Materials provided >>
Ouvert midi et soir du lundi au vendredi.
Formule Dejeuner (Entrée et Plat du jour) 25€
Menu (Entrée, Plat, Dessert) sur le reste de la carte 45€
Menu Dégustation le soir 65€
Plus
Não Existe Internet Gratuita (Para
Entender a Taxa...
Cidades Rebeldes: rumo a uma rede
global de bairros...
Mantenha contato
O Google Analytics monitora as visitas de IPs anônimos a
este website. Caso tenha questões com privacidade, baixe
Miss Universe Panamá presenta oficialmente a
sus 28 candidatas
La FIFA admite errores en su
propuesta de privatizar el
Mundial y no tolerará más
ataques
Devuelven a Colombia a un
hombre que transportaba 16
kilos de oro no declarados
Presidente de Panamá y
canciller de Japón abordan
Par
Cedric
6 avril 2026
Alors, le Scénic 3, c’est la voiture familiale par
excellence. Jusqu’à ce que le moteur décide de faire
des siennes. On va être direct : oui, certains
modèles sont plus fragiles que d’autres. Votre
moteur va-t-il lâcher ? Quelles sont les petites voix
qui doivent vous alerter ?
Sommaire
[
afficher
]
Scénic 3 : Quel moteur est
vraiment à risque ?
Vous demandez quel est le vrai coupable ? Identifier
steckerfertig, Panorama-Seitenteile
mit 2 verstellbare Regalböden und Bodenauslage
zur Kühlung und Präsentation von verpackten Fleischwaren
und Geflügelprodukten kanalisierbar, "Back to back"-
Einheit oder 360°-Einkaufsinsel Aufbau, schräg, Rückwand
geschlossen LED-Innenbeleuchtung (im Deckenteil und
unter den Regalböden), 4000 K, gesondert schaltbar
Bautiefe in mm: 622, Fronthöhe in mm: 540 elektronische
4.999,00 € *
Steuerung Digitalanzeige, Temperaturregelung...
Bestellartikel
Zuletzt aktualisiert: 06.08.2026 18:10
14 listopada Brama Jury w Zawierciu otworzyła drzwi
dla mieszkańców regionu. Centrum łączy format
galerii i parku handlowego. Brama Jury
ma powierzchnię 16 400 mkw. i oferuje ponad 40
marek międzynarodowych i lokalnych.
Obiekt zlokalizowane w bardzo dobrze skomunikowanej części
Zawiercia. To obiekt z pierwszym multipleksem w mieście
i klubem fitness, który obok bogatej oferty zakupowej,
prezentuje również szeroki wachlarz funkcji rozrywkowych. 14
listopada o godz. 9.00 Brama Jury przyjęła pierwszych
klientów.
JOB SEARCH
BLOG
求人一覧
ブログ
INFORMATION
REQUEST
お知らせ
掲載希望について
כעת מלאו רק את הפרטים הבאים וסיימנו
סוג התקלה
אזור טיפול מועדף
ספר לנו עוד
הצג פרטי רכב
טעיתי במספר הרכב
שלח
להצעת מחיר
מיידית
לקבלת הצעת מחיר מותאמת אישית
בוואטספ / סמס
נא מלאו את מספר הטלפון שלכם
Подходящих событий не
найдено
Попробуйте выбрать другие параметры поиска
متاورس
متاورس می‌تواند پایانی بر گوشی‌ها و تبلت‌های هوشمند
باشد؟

What you should do >>
Copy every line of the listing above verbatim, keeping each line break and character as it appears.

Answer box >>
Ouvert midi et soir du lundi au vendredi.
Formule Dejeuner (Entrée et Plat du jour) 25€
Menu (Entrée, Plat, Dessert) sur le reste de la carte 45€
Menu Dégustation le soir 65€
Plus
Não Existe Internet Gratuita (Para
Entender a Taxa...
Cidades Rebeldes: rumo a uma rede
global de bairros...
Mantenha contato
O Google Analytics monitora as visitas de IPs anônimos a
este website. Caso tenha questões com privacidade, baixe
Miss Universe Panamá presenta oficialmente a
sus 28 candidatas
La FIFA admite errores en su
propuesta de privatizar el
Mundial y no tolerará más
ataques
Devuelven a Colombia a un
hombre que transportaba 16
kilos de oro no declarados
Presidente de Panamá y
canciller de Japón abordan
Par
Cedric
6 avril 2026
Alors, le Scénic 3, c’est la voiture familiale par
excellence. Jusqu’à ce que le moteur décide de faire
des siennes. On va être direct : oui, certains
modèles sont plus fragiles que d’autres. Votre
moteur va-t-il lâcher ? Quelles sont les petites voix
qui doivent vous alerter ?
Sommaire
[
afficher
]
Scénic 3 : Quel moteur est
vraiment à risque ?
Vous demandez quel est le vrai coupable ? Identifier
steckerfertig, Panorama-Seitenteile
mit 2 verstellbare Regalböden und Bodenauslage
zur Kühlung und Präsentation von verpackten Fleischwaren
und Geflügelprodukten kanalisierbar, "Back to back"-
Einheit oder 360°-Einkaufsinsel Aufbau, schräg, Rückwand
geschlossen LED-Innenbeleuchtung (im Deckenteil und
unter den Regalböden), 4000 K, gesondert schaltbar
Bautiefe in mm: 622, Fronthöhe in mm: 540 elektronische
4.999,00 € *
Steuerung Digitalanzeige, Temperaturregelung...
Bestellartikel
Zuletzt aktualisiert: 06.08.2026 18:10
14 listopada Brama Jury w Zawierciu otworzyła drzwi
dla mieszkańców regionu. Centrum łączy format
galerii i parku handlowego. Brama Jury
ma powierzchnię 16 400 mkw. i oferuje ponad 40
marek międzynarodowych i lokalnych.
Obiekt zlokalizowane w bardzo dobrze skomunikowanej części
Zawiercia. To obiekt z pierwszym multipleksem w mieście
i klubem fitness, który obok bogatej oferty zakupowej,
prezentuje również szeroki wachlarz funkcji rozrywkowych. 14
listopada o godz. 9.00 Brama Jury przyjęła pierwszych
klientów.
JOB SEARCH
BLOG
求人一覧
ブログ
INFORMATION
REQUEST
お知らせ
掲載希望について
כעת מלאו רק את הפרטים הבאים וסיימנו
סוג התקלה
אזור טיפול מועדף
ספר לנו עוד
הצג פרטי רכב
טעיתי במספר הרכב
שלח
להצעת מחיר
מיידית
לקבלת הצעת מחיר מותאמת אישית
בוואטספ / סמס
נא מלאו את מספר הטלפון שלכם
Подходящих событий не
найдено
Попробуйте выбрать другие параметры поиска
متاورس
متاورس می‌تواند پایانی بر گوشی‌ها و تبلت‌های هوشمند
باشد؟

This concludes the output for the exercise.